Interesting photo. I have been researching the following man :

ADDICOTT, Charles William, Private 456028, Royal Army Medical Corps, 231 Field Ambulance, died 30 October 1918, aged 29, buried Tournai Communal Cemetery Allied Section, Plot V, Row G, Grave 8.

His service record and the war diary are  on Ancestry.

Heather - might your friend let me use this photo as illustration is my text - which will be part of a local history talk and presentation in November? (ie not for commercial publication)

 

These are some extracts from my research - please, anyone, if I have made any errors - let me know.

 

He was working as a gardener for Mr William Brookes, Weston-super-Mare, and living in Alma Street, when he attested in the town for the 2nd South Western Mounted Brigade, Field Ambulance on 3 Nov 1913. Private Addicott, 1789 was 24 years and 8 months; slim built and 5 ft 7 ½ in in height.

The Western Daily Press reported on 7 August that the RAMC, 2nd South Western Mounted Brigade Field Ambulance had returned to their Frome Headquarters from Camp at the beginning of the week for the purpose of mobilisation. The men from Bath and Weston-super-Mare were billeted at various inns in the town. The same report added the military authorities were buying up all the available horses in the district and the ladies of the Red Cross Detachments were working busily.  
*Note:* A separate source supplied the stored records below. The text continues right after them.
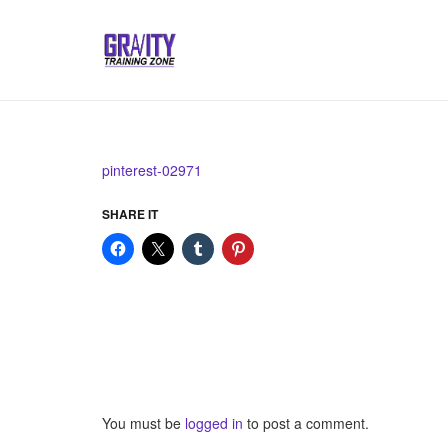
pinterest-02971
SHARE IT
You must be
logged in
to post a comment.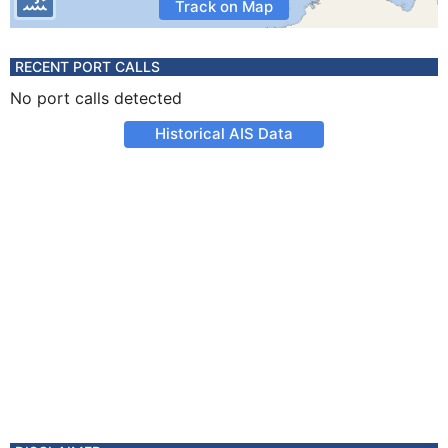
Track on Map
RECENT PORT CALLS
No port calls detected
Historical AIS Data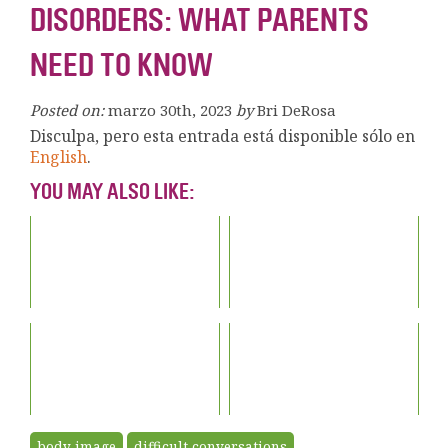
DISORDERS: WHAT PARENTS
NEED TO KNOW
Posted on:
marzo 30th, 2023
by
Bri DeRosa
Disculpa, pero esta entrada está disponible sólo en
English
.
YOU MAY ALSO LIKE:
body image
difficult conversations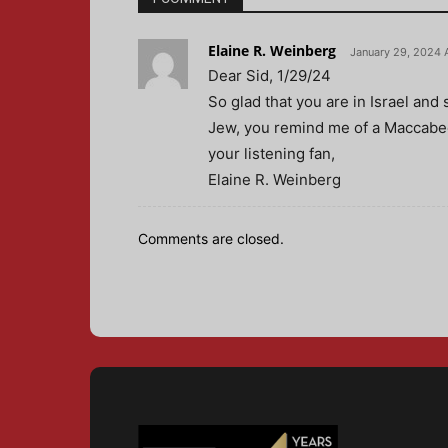
Elaine R. Weinberg
January 29, 2024 
Dear Sid, 1/29/24
So glad that you are in Israel an
Jew, you remind me of a Maccabee
your listening fan,
Elaine R. Weinberg
Comments are closed.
 After mobilisation, Charles and his unit spent the next year at Colchester, Essex - Wivenhoe is about three miles outside Colchester 

 The 1st /2ndSouth Western Mounted Brigade, composed of three yeomanry units, a signals troop and the field ambulance embarked at Liverpool for Gallipoli on 23 September 1915, arriving at their destination on 3 October, according to the Bath Chronicle (16 Oct 1915), who left it to their readers  to work out the destination

In early 1916 the Brigade was withdrawn to Egypt, where it served as part of the Suez Canal defences.

In January 1917 organisational changes were made throughout the Territorial units.  The men were given new six figure regimental numbers. Field Ambulances of the Welsh Border and South West Mounted Brigades became the 231st Field Ambulance, 74th Division; and moved to Palestine.

There was a great need for more men on the Western Front in the spring of 1918.  The 74th Division was relieved in March 1918.  Moving to Alexandria via Kantara, the Division set sail on HMT Canberra, under escort. They landed at Marseilles on 7 May 1918 and entrained for the north. 

The 231st Field Ambulance followed closely behind, during the final advance in Artios and Flanders. 

The War Diary recorded

30/10/18 H E shell in Cook House and Food Stores, Drs Cruddas & Marshall, Corpl Davies, L Corpl Barrow, Pts Addicott, Baker G, & White B C killed. L Corpl Howley, Pts Jones A E, Harr & Gillard wounded

 

 

Honora

 

 

Very interesting Honora, I think you have done a great job in bringing his brief, wartime story to life.